-- EXTRACTED MATERIAL follows --

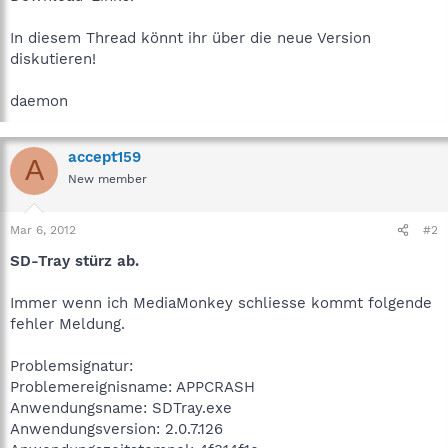
In diesem Thread könnt ihr über die neue Version
diskutieren!
daemon
accept159
A
New member
Mar 6, 2012
#2
SD-Tray stürz ab.
Immer wenn ich MediaMonkey schliesse kommt folgende
fehler Meldung.
Problemsignatur:
Problemereignisname: APPCRASH
Anwendungsname: SDTray.exe
Anwendungsversion: 2.0.7.126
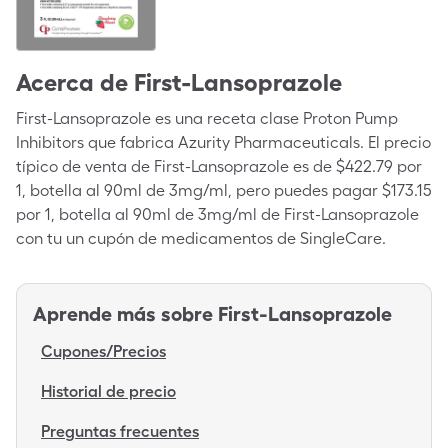
Acerca de
First-Lansoprazole
First-Lansoprazole es una receta clase Proton Pump
Inhibitors que fabrica Azurity Pharmaceuticals. El precio
típico de venta de First-Lansoprazole es de $422.79 por
1, botella al 90ml de 3mg/ml, pero puedes pagar $173.15
por 1, botella al 90ml de 3mg/ml de First-Lansoprazole
con tu un cupón de medicamentos de SingleCare.
Aprende más sobre
First-Lansoprazole
Cupones/Precios
Historial de precio
Preguntas frecuentes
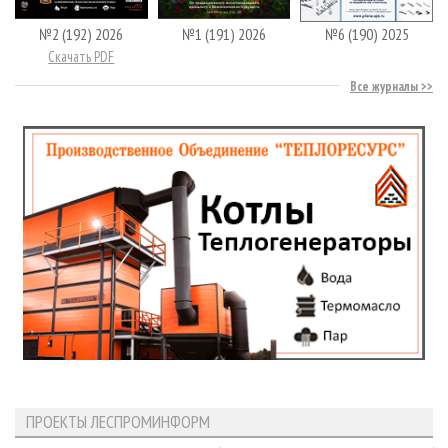
№2 (192) 2026
№1 (191) 2026
№6 (190) 2025
Скачать PDF
Все журналы
ПРОЕКТЫ ЛЕСПРОМИНФОРМ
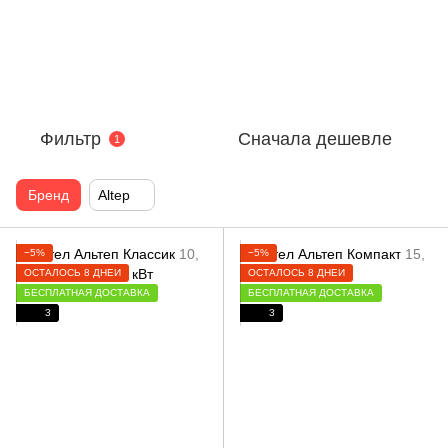
Фильтр
Сначала дешевле
1
Бренд
Altep
−5%
−5%
ОСТАЛОСЬ 8 ДНЕЙ
ОСТАЛОСЬ 8 ДНЕЙ
БЕСПЛАТНАЯ ДОСТАВКА
БЕСПЛАТНАЯ ДОСТАВКА
3
3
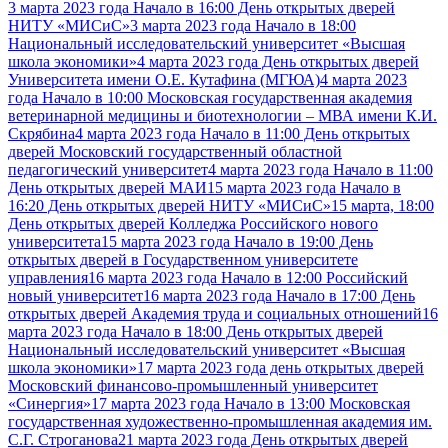
3 марта 2023 года Начало в 16:00 День открытых дверей
НИТУ «МИСиС»
3 марта 2023 года Начало в 18:00
Национальный исследовательский университет «Высшая
школа экономики»
4 марта 2023 года День открытых дверей
Университета имени О.Е. Кутафина (МГЮА)
4 марта 2023
года Начало в 10:00 Московская государственная академия
ветеринарной медицины и биотехнологии – МВА имени К.И.
Скрябина
4 марта 2023 года Начало в 11:00 День открытых
дверей Московский государственный областной
педагогический университет
4 марта 2023 года Начало в 11:00
День открытых дверей МАИ
15 марта 2023 года Начало в
16:20 День открытых дверей НИТУ «МИСиС»
15 марта, 18:00
День открытых дверей Колледжа Российского нового
университета
15 марта 2023 года Начало в 19:00 День
открытых дверей в Государственном университете
управления
16 марта 2023 года Начало в 12:00 Российский
новый университет
16 марта 2023 года Начало в 17:00 День
открытых дверей Академия труда и социальных отношений
16
марта 2023 года Начало в 18:00 День открытых дверей
Национальный исследовательский университет «Высшая
школа экономики»
17 марта 2023 года день открытых дверей
Московский финансово-промышленный университет
«Синергия»
17 марта 2023 года Начало в 13:00 Московская
государственная художественно-промышленная академия им.
С.Г. Строганова
21 марта 2023 года День открытых дверей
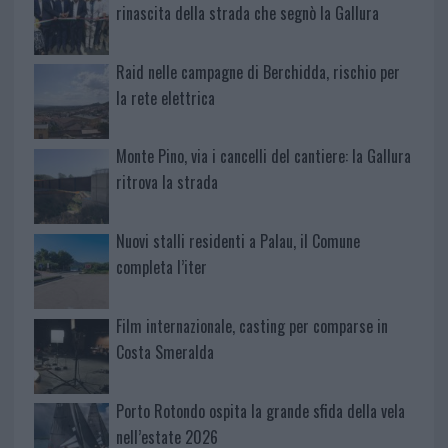
rinascita della strada che segnò la Gallura
Raid nelle campagne di Berchidda, rischio per
la rete elettrica
Monte Pino, via i cancelli del cantiere: la Gallura
ritrova la strada
Nuovi stalli residenti a Palau, il Comune
completa l’iter
Film internazionale, casting per comparse in
Costa Smeralda
Porto Rotondo ospita la grande sfida della vela
nell’estate 2026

-- EXTRACTED MATERIAL concluded --

Rewrite the lines above as one numbered list, skipping any blank lines and leaving out the pictures.

» **FINAL ANSWER**:
1. In diesem Thread könnt ihr über die neue Version
2. diskutieren!
3. daemon
4. accept159
5. A
6. New member
7. Mar 6, 2012
8. #2
9. SD-Tray stürz ab.
10. Immer wenn ich MediaMonkey schliesse kommt folgende
11. fehler Meldung.
12. Problemsignatur:
13. Problemereignisname: APPCRASH
14. Anwendungsname: SDTray.exe
15. Anwendungsversion: 2.0.7.126
16. Acerca de
17. First-Lansoprazole
18. First-Lansoprazole es una receta clase Proton Pump
19. Inhibitors que fabrica Azurity Pharmaceuticals. El precio
20. típico de venta de First-Lansoprazole es de $422.79 por
21. 1, botella al 90ml de 3mg/ml, pero puedes pagar $173.15
22. por 1, botella al 90ml de 3mg/ml de First-Lansoprazole
23. con tu un cupón de medicamentos de SingleCare.
24. Aprende más sobre
25. First-Lansoprazole
26. Cupones/Precios
27. Historial de precio
28. Preguntas frecuentes
29. №2 (192) 2026
30. №1 (191) 2026
31. №6 (190) 2025
32. Скачать PDF
33. Все журналы
34. ПРОЕКТЫ ЛЕСПРОМИНФОРМ
35. Фильтр
36. Сначала дешевле
37. 1
38. Бренд
39. Altep
40. −5%
41. −5%
42. ОСТАЛОСЬ 8 ДНЕЙ
43. ОСТАЛОСЬ 8 ДНЕЙ
44. БЕСПЛАТНАЯ ДОСТАВКА
45. БЕСПЛАТНАЯ ДОСТАВКА
46. 3
47. 3
48. 3 марта 2023 года Начало в 16:00 День открытых дверей
49. НИТУ «МИСиС»
50. 3 марта 2023 года Начало в 18:00
51. Национальный исследовательский университет «Высшая
52. школа экономики»
53. 4 марта 2023 года День открытых дверей
54. Университета имени О.Е. Кутафина (МГЮА)
55. 4 марта 2023
56. года Начало в 10:00 Московская государственная академия
57. ветеринарной медицины и биотехнологии – МВА имени К.И.
58. Скрябина
59. 4 марта 2023 года Начало в 11:00 День открытых
60. дверей Московский государственный областной
61. педагогический университет
62. 4 марта 2023 года Начало в 11:00
63. День открытых дверей МАИ
64. 15 марта 2023 года Начало в
65. 16:20 День открытых дверей НИТУ «МИСиС»
66. 15 марта, 18:00
67. День открытых дверей Колледжа Российского нового
68. университета
69. 15 марта 2023 года Начало в 19:00 День
70. открытых дверей в Государственном университете
71. управления
72. 16 марта 2023 года Начало в 12:00 Российский
73. новый университет
74. 16 марта 2023 года Начало в 17:00 День
75. открытых дверей Академия труда и социальных отношений
76. 16
77. марта 2023 года Начало в 18:00 День открытых дверей
78. Национальный исследовательский университет «Высшая
79. школа экономики»
80. 17 марта 2023 года день открытых дверей
81. Московский финансово-промышленный университет
82. «Синергия»
83. 17 марта 2023 года Начало в 13:00 Московская
84. государственная художественно-промышленная академия им.
85. С.Г. Строганова
86. 21 марта 2023 года День открытых дверей
87. rinascita della strada che segnò la Gallura
88. Raid nelle campagne di Berchidda, rischio per
89. la rete elettrica
90. Monte Pino, via i cancelli del cantiere: la Gallura
91. ritrova la strada
92. Nuovi stalli residenti a Palau, il Comune
93. completa l’iter
94. Film internazionale, casting per comparse in
95. Costa Smeralda
96. Porto Rotondo ospita la grande sfida della vela
97. nell’estate 2026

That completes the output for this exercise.